FONTEYN, Dame Margot
http://www.rgrossmusicautograph.com/dance2/fonteyna2.jpg
maurice was a head shot photographer. his photos are the portraits that famous people used to get jobs, and to give out as autograph photos.
[i am a celebrity photographer, a software engineer, solutions designer, and more]
this post makes me a bit meloncholy.. maurice loved to play chess. he and my father would play the guys in the park, and later when he was in NJ he would play chess with me. i was not so good, but he loved playing me because when he cornered me, i would whip out moves that kept me alive till a numbered draw.
this was the time of the russian and american chess masters always squaring off…
i went off to live life and forgot for a while, by then he was gone.
I come from a poor family (we lost everything thanks stalin, and hitler, then stalin again), while we didnt have much, we did somehow manage to be connected or where one wouldnt expect us. My father being the black sheep in the family doing ‘art’.
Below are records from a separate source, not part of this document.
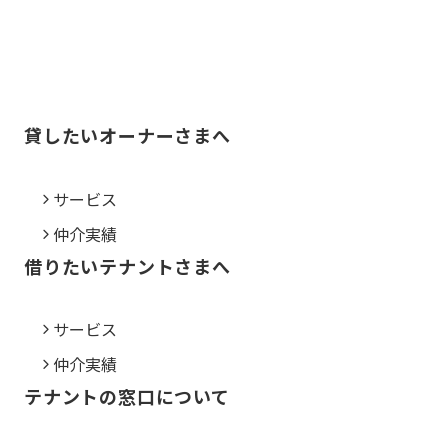
貸したいオーナーさまへ
サービス
仲介実績
借りたいテナントさまへ
サービス
仲介実績
テナントの窓口について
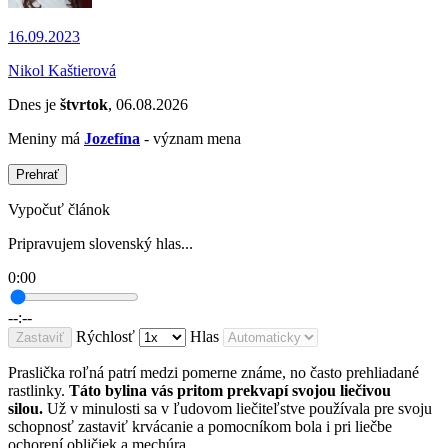
16.09.2023
Nikol Kaštierová
Dnes je
štvrtok
, 06.08.2026
Meniny má
Jozefína
- význam mena
Prehrať
Vypočuť článok
Pripravujem slovenský hlas...
0:00
--:--
Rýchlosť
Hlas
Zastaviť
Praslička roľná patrí medzi pomerne známe, no často prehliadané
rastlinky.
Táto bylina vás pritom prekvapí svojou liečivou
silou.
Už v minulosti sa v ľudovom liečiteľstve používala pre svoju
schopnosť zastaviť krvácanie a pomocníkom bola i pri liečbe
ochorení obličiek a mechúra.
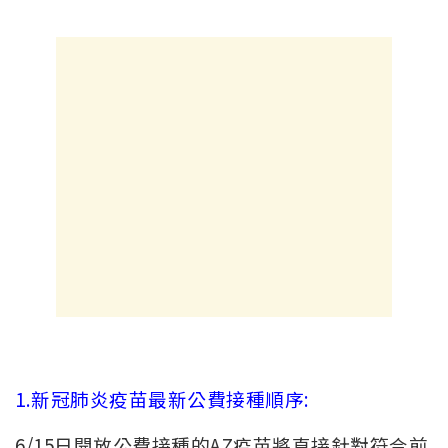
1.新冠肺炎疫苗最新公費接種順序:
6/15日開放公費接種的AZ疫苗將直接針對符合前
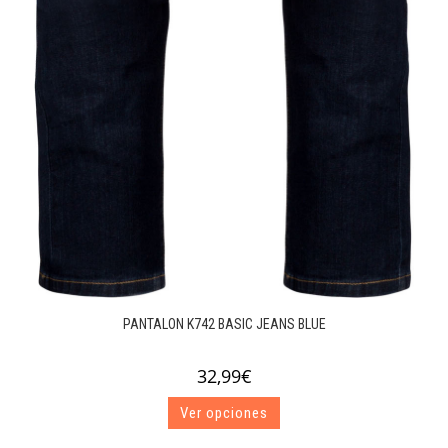
PANTALON K742 BASIC JEANS BLUE
32,99
€
Este
Ver opciones
producto
tiene
múltiples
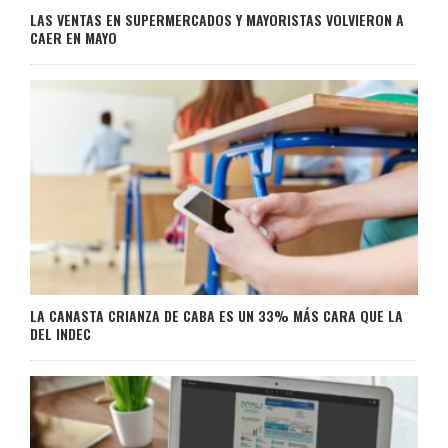
LAS VENTAS EN SUPERMERCADOS Y MAYORISTAS VOLVIERON A
CAER EN MAYO
LA CANASTA CRIANZA DE CABA ES UN 33% MÁS CARA QUE LA
DEL INDEC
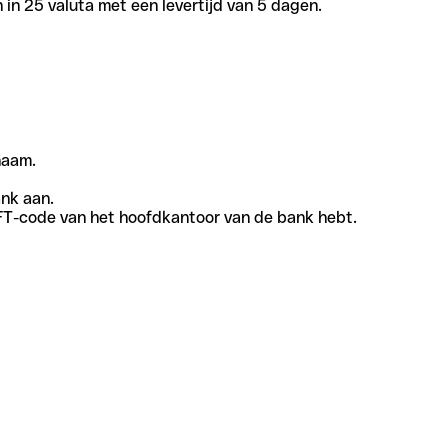
in 25 valuta met een levertijd van 5 dagen.
naam.
ank aan.
SWIFT-code van het hoofdkantoor van de bank hebt.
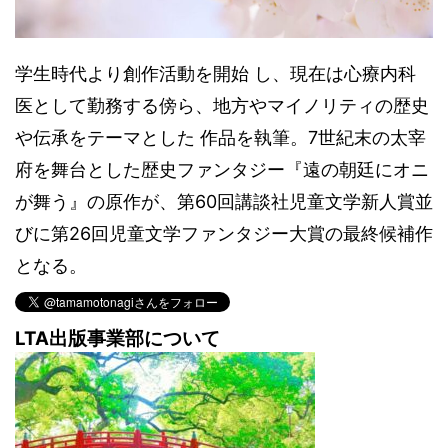
学生時代より創作活動を開始 し、現在は心療内科
医として勤務する傍ら、地方やマイノリティの歴史
や伝承をテーマとした 作品を執筆。7世紀末の太宰
府を舞台とした歴史ファンタジー『遠の朝廷にオニ
が舞う』の原作が、第60回講談社児童文学新人賞並
びに第26回児童文学ファンタジー大賞の最終候補作
となる。
LTA出版事業部について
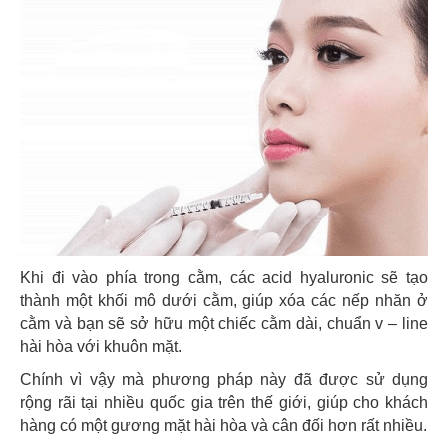
Khi đi vào phía trong cằm, các acid hyaluronic sẽ tạo
thành một khối mô dưới cằm, giúp xóa các nếp nhăn ở
cằm và bạn sẽ sở hữu một chiếc cằm dài, chuẩn v – line
hài hòa với khuôn mặt.
Chính vì vậy mà phương pháp này đã được sử dụng
rộng rãi tại nhiều quốc gia trên thế giới, giúp cho khách
hàng có một gương mặt hài hòa và cân đối hơn rất nhiều.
And maurice always said to me that Bolshoi was “Great” as in large grand big… in that way it always made a bit more sense to me.
MARKOVA, Dame Alicia
http://www.rgrossmusicautograph.com/dance2/markovaa2.jpg
and just to make it fair and the last
MASSINE, Leonid
http://www.rgrossmusicautograph.com/dance2/massine2.jpg
i remember the ballet photos more non specifically, though american stars and people i remember well, like his photos of amos and andy that got him his whole career… and blue eyes, and even milton berle (a photo can be found in this http://www.rrauction.com/content/pdf/309pdf/ent.pdf pdf of a young berle by maurice)
thanks for the walk down my childhood lane…
Ples seems to be able to better become still in synch with the melody/music. Both her arm movements and body movements flow with the music, like Audio Surf.
Thank you for guiding this novice’s eyes…. I noticed that the two stagings brought the satyrs into close interaction at different times in the piece. During the passage common to the 2 clips, Maximova is interacting with the satyrs, while Plisetskaya is not. But wow – Plisetskaya is doing her hops while “high-fiving” the satyrs and other business!
Pingback:ballet
Neo, have you changed you mind about second post on Plisetskaya? I have been checking your blog in hope.
Just returned from this performance and have been thinking: you’d like it . especially the first part.
No, I haven’t changed my mind. I don’t know when I’ll write it, though.
That BAM performance sounds most unusual and intriguing.
It was marvelous.
Dancers-technically superb, scenography – excellent (stage designer is educated as an architect). Dance as continuous happening, simultaneoulsly on multiple planes. Costumes – in tandem with backdrop.
Best concerted effort I’ve seen in a long time.
The choreography using this “japanese lithograph” method, in all 11 movements: the frame of the stage, like margins of a painting, are only limiting our vision, but not the continuous action.